● Exercise instructions: Which lines of the records contain the string "categories"? Collect each one, counting only matches in that exact case.

● Listed entries:
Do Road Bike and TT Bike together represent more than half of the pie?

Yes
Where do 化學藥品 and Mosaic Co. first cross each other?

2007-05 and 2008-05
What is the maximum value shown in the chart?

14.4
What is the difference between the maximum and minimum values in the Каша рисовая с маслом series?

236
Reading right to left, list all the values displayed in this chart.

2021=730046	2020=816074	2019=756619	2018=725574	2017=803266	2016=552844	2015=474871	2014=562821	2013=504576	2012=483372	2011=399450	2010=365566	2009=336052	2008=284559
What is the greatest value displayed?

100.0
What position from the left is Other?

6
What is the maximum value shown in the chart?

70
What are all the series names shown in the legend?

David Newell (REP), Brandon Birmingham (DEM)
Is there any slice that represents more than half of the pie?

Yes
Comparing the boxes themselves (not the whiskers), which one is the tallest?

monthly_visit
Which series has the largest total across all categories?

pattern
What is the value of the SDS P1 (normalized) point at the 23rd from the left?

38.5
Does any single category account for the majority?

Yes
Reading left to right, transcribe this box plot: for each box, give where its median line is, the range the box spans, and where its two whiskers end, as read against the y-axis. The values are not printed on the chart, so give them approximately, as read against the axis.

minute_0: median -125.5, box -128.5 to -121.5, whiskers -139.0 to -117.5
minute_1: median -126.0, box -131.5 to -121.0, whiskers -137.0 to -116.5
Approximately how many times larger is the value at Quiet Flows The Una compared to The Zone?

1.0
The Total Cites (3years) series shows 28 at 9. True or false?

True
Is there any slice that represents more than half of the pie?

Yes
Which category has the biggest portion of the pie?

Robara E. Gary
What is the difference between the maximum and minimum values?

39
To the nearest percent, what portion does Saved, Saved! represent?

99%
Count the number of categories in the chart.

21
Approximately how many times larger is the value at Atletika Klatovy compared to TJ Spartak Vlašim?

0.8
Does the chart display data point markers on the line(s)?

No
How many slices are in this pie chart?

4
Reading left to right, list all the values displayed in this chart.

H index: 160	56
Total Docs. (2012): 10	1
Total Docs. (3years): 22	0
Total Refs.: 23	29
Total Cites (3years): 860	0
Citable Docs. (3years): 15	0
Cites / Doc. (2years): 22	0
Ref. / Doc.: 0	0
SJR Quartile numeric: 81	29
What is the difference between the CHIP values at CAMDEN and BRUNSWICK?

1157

● Response:
Which series has the largest total across all categories?
Count the number of categories in the chart.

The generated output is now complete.